Sam Olver
- Born: 17 October 1994 (age 31) Peterborough, England
- Height: 1.80 m (5 ft 11 in)
- Weight: 80 kg (12 st 8 lb)
- School: Oundle School
- Notable relative(s): John Olver (father) Tom Curry (cousin) Ben Curry (cousin)

Rugby union career
- Position: Fly-Half
- Current team: Doncaster Knights

Senior career
- Years: Team / Apps / (Points)
- 2013–2017: Northampton Saints / 15 / (57)
- 2017–2018: Worcester Warriors / 40 / (0)
- 2018–2019: Ealing Trailfinders / 3 / (0)
- 2019–: Doncaster Knights / 82 / (0)
- Correct as of 11 November 2024

International career
- Years: Team / Apps / (Points)
- 2014: England U20s / 4 / (31)
- Correct as of 1 June 2017

= Sam Olver =

English rugby union player (born 1994)

Sam Olver (born 17 October 1994) is a professional rugby union player currently playing at Doncaster Knights in the RFU Championship.

He was coached at Oundle School by his father, John Olver, ex-England player.

Olver made his debut for Saints in 2013 when he came off the bench against Gloucester Rugby in the Anglo-Welsh Cup on 9 November 2013 where Olver's side won 33–6. The fly-half also scored his first points for the club during that game as he converted Alex Day's try in the 75th minute.

The fly-half made his Aviva Premiership debut the following season, coming on as a replacement in Saints' trip to Welford Road to face Leicester Tigers on 16 May 2015. Olver, however, is yet to score in the top-flight of English rugby, rather scoring all his 38 points in a Saints shirt so far in the Anglo-Welsh Cup.

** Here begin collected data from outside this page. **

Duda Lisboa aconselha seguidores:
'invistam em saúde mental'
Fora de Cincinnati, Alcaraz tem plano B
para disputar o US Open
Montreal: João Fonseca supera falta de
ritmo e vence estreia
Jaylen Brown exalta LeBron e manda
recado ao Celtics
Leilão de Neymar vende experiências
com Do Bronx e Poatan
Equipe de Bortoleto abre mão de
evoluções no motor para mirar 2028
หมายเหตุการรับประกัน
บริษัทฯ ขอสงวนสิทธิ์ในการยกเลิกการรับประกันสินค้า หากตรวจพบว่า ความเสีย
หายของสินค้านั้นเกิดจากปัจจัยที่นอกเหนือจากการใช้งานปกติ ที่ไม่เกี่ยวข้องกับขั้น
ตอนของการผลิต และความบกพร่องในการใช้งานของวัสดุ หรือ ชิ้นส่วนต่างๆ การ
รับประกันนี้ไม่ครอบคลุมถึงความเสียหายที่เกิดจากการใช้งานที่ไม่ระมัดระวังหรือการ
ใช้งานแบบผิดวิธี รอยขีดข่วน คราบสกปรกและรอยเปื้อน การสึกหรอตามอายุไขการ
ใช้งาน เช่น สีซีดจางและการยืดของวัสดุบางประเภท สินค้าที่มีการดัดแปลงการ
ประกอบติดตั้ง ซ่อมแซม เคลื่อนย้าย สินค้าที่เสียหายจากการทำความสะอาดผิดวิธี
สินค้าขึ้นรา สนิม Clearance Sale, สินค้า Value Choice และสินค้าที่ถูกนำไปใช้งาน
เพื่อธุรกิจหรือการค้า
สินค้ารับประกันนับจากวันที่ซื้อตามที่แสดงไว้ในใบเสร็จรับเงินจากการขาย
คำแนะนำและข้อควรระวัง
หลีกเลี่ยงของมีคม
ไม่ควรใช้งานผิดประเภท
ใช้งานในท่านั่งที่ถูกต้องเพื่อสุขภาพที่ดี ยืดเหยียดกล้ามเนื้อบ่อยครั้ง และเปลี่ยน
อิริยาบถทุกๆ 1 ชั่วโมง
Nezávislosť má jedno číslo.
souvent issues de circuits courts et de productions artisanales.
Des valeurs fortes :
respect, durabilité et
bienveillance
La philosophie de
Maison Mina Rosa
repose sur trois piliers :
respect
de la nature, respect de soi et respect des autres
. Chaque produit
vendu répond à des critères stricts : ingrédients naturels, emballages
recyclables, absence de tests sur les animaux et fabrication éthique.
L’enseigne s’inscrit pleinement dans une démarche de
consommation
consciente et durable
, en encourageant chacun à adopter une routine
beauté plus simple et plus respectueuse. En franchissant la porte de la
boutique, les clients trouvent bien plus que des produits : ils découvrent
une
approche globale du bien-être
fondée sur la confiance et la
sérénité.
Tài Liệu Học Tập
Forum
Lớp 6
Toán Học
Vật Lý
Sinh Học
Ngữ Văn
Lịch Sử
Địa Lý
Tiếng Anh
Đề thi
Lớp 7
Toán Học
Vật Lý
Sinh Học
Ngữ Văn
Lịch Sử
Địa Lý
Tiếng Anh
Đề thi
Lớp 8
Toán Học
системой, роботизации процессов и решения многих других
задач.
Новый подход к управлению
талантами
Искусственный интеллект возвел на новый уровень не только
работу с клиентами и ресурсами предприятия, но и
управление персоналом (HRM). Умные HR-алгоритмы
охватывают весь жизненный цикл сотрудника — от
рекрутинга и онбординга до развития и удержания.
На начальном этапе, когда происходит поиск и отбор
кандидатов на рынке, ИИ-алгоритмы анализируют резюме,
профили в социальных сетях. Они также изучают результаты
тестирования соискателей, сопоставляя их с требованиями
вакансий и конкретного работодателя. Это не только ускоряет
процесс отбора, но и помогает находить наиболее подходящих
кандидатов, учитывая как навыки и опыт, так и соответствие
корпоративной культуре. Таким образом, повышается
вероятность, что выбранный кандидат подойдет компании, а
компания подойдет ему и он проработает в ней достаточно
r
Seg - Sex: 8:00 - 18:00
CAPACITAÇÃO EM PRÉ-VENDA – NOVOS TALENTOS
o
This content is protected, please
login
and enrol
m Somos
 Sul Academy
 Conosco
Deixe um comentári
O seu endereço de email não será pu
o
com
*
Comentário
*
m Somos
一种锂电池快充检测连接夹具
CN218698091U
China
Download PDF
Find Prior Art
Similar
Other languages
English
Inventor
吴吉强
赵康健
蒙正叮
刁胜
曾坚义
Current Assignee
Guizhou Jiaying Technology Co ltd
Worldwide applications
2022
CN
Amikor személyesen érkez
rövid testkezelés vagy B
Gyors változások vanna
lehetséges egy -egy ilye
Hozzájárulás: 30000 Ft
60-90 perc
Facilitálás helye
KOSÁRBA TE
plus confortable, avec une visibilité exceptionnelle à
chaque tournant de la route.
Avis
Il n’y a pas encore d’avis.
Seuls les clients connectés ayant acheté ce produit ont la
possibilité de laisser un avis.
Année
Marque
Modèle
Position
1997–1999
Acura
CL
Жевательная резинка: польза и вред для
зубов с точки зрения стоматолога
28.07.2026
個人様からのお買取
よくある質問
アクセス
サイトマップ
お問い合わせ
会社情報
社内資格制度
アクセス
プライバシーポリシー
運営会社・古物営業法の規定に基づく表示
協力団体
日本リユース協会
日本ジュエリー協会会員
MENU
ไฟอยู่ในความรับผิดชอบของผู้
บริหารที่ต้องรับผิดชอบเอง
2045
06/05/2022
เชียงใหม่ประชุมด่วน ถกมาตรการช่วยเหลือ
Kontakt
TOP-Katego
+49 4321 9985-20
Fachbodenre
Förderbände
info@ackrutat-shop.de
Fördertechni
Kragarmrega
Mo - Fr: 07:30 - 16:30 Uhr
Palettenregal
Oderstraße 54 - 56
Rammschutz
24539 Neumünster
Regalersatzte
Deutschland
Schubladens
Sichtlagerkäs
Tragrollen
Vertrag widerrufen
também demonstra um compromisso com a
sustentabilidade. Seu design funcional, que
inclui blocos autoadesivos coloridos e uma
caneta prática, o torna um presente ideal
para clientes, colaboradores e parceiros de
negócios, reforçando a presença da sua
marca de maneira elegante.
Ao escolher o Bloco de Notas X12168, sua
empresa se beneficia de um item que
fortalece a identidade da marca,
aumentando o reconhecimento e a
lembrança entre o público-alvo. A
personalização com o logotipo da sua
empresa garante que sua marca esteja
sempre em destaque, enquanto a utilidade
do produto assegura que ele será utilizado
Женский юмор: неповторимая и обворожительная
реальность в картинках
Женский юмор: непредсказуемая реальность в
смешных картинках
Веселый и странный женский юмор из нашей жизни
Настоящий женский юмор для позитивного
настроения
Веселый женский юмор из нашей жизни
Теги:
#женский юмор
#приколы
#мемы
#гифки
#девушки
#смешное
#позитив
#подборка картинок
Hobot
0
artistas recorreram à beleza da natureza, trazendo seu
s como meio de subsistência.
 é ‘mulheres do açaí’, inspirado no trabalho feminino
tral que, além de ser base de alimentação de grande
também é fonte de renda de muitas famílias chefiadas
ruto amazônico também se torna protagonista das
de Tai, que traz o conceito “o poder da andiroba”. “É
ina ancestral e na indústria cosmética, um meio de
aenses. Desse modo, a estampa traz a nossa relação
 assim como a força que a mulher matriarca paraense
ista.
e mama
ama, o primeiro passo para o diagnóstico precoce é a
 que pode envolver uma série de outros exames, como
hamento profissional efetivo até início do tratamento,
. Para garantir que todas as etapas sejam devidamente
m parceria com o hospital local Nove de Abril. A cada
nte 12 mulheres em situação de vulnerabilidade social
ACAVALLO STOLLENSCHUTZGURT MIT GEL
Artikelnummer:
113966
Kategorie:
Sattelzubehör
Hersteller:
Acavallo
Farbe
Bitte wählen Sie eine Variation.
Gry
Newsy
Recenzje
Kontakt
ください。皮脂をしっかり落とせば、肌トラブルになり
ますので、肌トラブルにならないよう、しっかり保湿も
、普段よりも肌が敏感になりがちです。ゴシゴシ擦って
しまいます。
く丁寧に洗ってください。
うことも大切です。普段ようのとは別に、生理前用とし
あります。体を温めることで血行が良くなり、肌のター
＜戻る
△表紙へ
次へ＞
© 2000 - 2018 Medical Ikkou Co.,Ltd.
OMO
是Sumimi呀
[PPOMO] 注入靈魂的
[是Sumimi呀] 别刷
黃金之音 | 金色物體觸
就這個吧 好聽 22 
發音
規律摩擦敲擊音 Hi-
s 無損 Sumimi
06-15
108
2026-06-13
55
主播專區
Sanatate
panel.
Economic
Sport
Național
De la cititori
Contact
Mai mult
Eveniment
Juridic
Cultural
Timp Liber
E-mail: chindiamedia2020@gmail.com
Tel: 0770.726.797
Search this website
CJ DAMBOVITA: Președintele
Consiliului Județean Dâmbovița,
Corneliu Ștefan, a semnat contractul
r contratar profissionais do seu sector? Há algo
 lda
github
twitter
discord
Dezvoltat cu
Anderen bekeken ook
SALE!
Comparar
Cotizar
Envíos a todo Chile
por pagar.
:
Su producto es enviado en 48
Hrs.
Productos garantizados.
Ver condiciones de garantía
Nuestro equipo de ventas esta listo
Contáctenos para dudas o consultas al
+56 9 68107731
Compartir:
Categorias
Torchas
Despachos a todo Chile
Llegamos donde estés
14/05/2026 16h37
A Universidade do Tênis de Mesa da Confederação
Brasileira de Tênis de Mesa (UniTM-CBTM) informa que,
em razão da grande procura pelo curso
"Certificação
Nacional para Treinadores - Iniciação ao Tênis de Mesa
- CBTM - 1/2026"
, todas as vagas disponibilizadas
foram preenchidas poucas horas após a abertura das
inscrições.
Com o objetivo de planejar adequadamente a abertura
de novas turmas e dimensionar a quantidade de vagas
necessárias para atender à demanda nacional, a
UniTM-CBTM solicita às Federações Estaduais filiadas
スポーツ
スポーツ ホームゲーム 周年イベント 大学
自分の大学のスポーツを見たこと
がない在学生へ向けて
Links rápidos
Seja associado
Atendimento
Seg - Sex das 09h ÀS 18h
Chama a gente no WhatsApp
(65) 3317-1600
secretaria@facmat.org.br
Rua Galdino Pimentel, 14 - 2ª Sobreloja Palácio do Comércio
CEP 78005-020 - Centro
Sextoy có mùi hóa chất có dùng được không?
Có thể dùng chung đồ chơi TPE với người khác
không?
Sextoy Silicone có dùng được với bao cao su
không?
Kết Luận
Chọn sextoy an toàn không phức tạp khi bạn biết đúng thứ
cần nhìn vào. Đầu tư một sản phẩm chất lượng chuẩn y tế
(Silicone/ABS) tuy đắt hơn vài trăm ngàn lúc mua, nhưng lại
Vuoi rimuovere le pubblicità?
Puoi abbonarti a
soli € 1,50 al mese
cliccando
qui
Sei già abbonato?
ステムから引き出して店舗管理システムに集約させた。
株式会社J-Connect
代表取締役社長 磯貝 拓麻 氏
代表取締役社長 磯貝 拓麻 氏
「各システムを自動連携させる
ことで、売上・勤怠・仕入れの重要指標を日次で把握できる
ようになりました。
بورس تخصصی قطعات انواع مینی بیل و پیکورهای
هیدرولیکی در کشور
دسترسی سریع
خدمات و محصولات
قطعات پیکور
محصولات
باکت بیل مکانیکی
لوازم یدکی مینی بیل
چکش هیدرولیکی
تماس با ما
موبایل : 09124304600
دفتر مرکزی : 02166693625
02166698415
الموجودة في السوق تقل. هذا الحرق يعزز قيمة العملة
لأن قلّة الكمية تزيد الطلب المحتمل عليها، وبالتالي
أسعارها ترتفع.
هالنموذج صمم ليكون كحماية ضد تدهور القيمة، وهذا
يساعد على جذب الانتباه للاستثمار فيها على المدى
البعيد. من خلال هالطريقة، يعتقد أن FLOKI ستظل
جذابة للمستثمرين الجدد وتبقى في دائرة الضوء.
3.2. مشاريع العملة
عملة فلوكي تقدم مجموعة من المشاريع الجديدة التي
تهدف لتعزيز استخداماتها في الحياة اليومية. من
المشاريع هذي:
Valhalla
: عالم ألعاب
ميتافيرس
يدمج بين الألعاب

Olver was also recognised with International age-group call-ups. The youngster played in four tests for the England U20s during their 2014 Six Nations Under 20s Championship. Olver scored 31 points during that competition including kicking the winning penalty as England faced Argentina on 10 June 2014.

Olver helped Saints' second team the Northampton Wanderers reach the Aviva 'A' League Final in 2016/17 season, kicking 17 points in the final as Saints beat Gloucester United to lift the trophy.

It was announced that Olver would leave current side Northampton Saints at the conclusion of the 2016/17 season and link up with fellow Aviva Premiership side Worcester Warriors after making 14 appearances in a Saints shirt. On 6 April 2018, Olver leaves Worcester to join RFU Championship side Ealing Trailfinders ahead of the 2018–19 season.

Originally on loan for Doncaster Knights, he left Ealing with immediate effect to sign a permanent two-year deal with Doncaster from the 2019–20 season.